The American Medical Association recommends that derogatory patients should be moved to another provider and should be treated with dignity; they are, however, prohibited from expressing racist or bigoted viewpoints.
Respect is of utmost importance at hospitals and treatment centers, both to their staff as well as patients. One way of communicating this message to everyone involved would be posting signs throughout your hospital or treatment center that indicate aggressive, violent behavior or other inappropriate conduct is not tolerated, while all members must treat others with the utmost respect at all times. Students when pursuing nursing degrees in Illinois learn about disrespectful behavior and violence in healthcare settings and how to tackle it as medical professionals.
Prepare Your Team
Your team must learn to manage difficult situations and understand disruptive behavior effectively in order to provide every member with the tools to care for difficult patients in a professional way.
Team members need to understand when and where panic buttons and personal alarms should be utilized for maximum protection on the job site. Panic buttons for healthcare workers allow healthcare personnel to quickly summon assistance if threatened or attacked by patients; knowing when and where panic buttons can be deployed makes team members feel safer at work.
Read More:- 5 Factors to Improve Hospital Patient Safety
How to Treat Patients Properly?
Establish Physical Boundaries
Setting physical boundaries may prove useful if a patient touches inappropriately or makes verbal threats against staff, suggesting such comments is unacceptable behavior. Doctors and nurses should make it clear to patients that physical contact or any common type of violence would be forbidden, as is any inappropriate behavior exhibited towards staff; in such instances, security or another co-worker must be called for support if that behavior persists.
Include Your Co-Workers
Patients don’t always respond well to verbal instructions. In particular, mental illnesses or substance use may result in them disregarding warnings made verbally. When patients fail to listen or follow directions verbally, they often become difficult for caregivers and can even disregard warnings verbally issued against them. So make sure your team includes co-workers in every discussion!
Have a Planned Reply
Healthcare professionals must always have an emergency plan ready when encountering patients who act inappropriately, such as incidents of violence against healthcare workers. All responses should be professional, clear, and unambiguous so as to leave no room for misinterpretation or confusion.

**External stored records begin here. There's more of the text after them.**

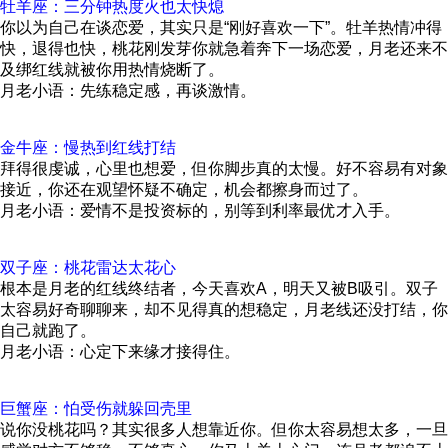
牡羊座：三分钟热度火也太快熄
你以为自己在谈恋爱，其实只是“刚好喜欢一下”。牡羊热情冲得
快，退得也快，桃花刚发芽你就急着奔下一场恋爱，月老还来不
及绑红线就被你用热情烧断了。
月老小语：先练稳定感，再谈激情。
金牛座：慢热到红线打结
拜得很虔诚，心里也想爱，但你脚步真的太慢。好不容易有对象
接近，你还在观望怀疑不确定，机会都擦身而过了。
月老小语：爱情不是投资标的，别等到利率最优才入手。
双子座：桃花雷达太花心
根本是月老的红线终结者，今天喜欢A，明天又被B吸引。双子
太容易好奇聊聊来，却不见得真的想稳定，月老线还没打结，你
自己就跑了。
月老小语：心定下来缘才接得住。
巨蟹座：怕受伤就躲回壳里
说你没桃花吗？其实很多人想靠近你。但你太容易想太多，一旦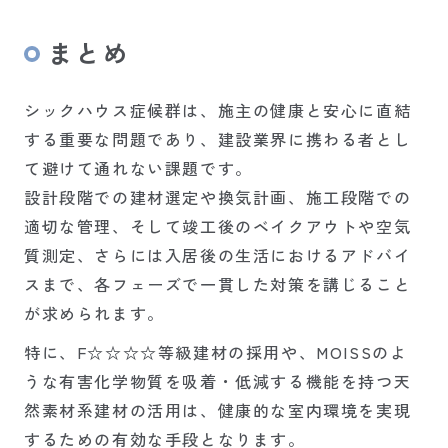
まとめ
シックハウス症候群は、施主の健康と安心に直結
する重要な問題であり、建設業界に携わる者とし
て避けて通れない課題です。
設計段階での建材選定や換気計画、施工段階での
適切な管理、そして竣工後のベイクアウトや空気
質測定、さらには入居後の生活におけるアドバイ
スまで、各フェーズで一貫した対策を講じること
が求められます。
特に、F☆☆☆☆等級建材の採用や、MOISSのよ
うな有害化学物質を吸着・低減する機能を持つ天
然素材系建材の活用は、健康的な室内環境を実現
するための有効な手段となります。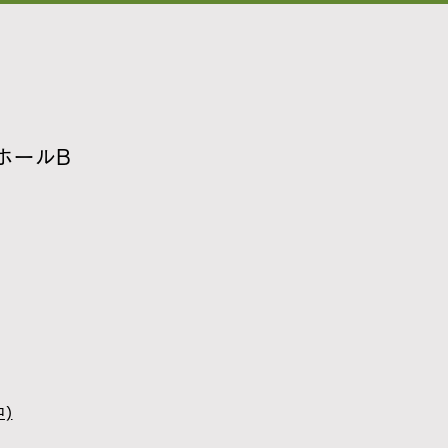
ホールB
)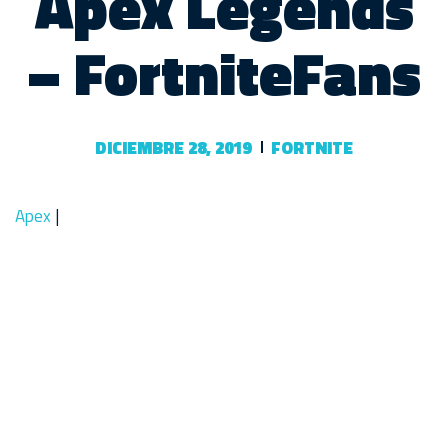
Apex Legends
– FortniteFans
DICIEMBRE 28, 2019
FORTNITE
Apex
|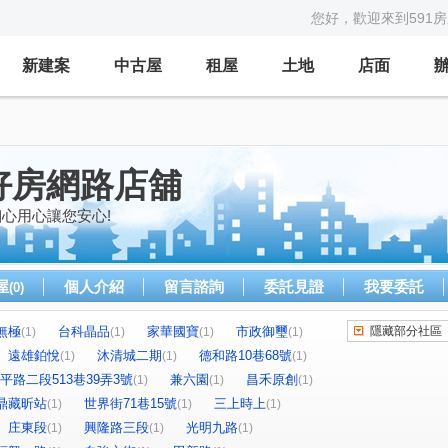
您好，歡迎來到591
新建案
中古屋
租屋
土地
店面
好房網路店舖
心用心讓您安心!
屋
個人介紹
留言諮詢
委託見證
我要委託
(0)
無極
台科晶品
家華國寶
市政御璽
隱藏部分社區
(1)
(1)
(1)
(1)
遠雄鉑悅
沐清城二期
德和路10巷68號
(1)
(1)
(1)
平路二段513巷39弄3號
兼六園
昌禾原創
(1)
(1)
(1)
鼎藏昕站
世界街71巷15號
三上時上
(1)
(1)
(1)
庄東段
興隆路三段
光明九路
(1)
(1)
(1)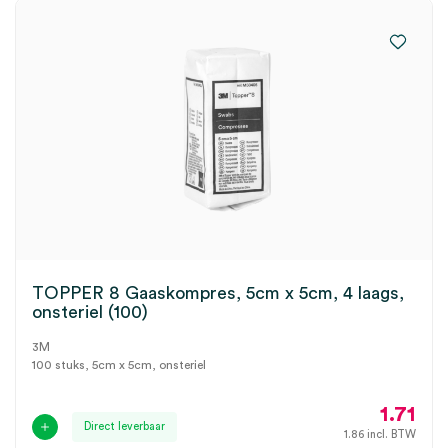
TOPPER 8 Gaaskompres, 5cm x 5cm, 4 laags,
onsteriel (100)
3M
100 stuks, 5cm x 5cm, onsteriel
1.71
Direct leverbaar
1.86
incl. BTW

Be Firm When Responding To Unacceptable Patient Behaviors
It’s crucial that nurses respond firmly. After giving a warning and failing to see change despite several warnings, you should contact security and inform them that this patient may require transferal. Nurses should keep this in mind in every kind of facility whether it’s a hospital or a LPN nursing home job.
Documenting Patient Behavior
Any time an unacceptable behavior from a patient occurs, its documentation should be completed for use as training resources and criminal charges may follow. These records could then serve both purposes simultaneously.
Dismissal Procedure
It may become necessary to dismiss or transfer patients if they continue to behave inappropriately despite warnings, so when that time comes, you should remain as calm and clear with them as possible when explaining why this must occur.
Exposure to unacceptable behavior may result in stress, anxiety, and burnout among doctors and nurses. By understanding how to combat unacceptable conduct effectively, teamwork will improve as staff turnover decreases and staff retention increases.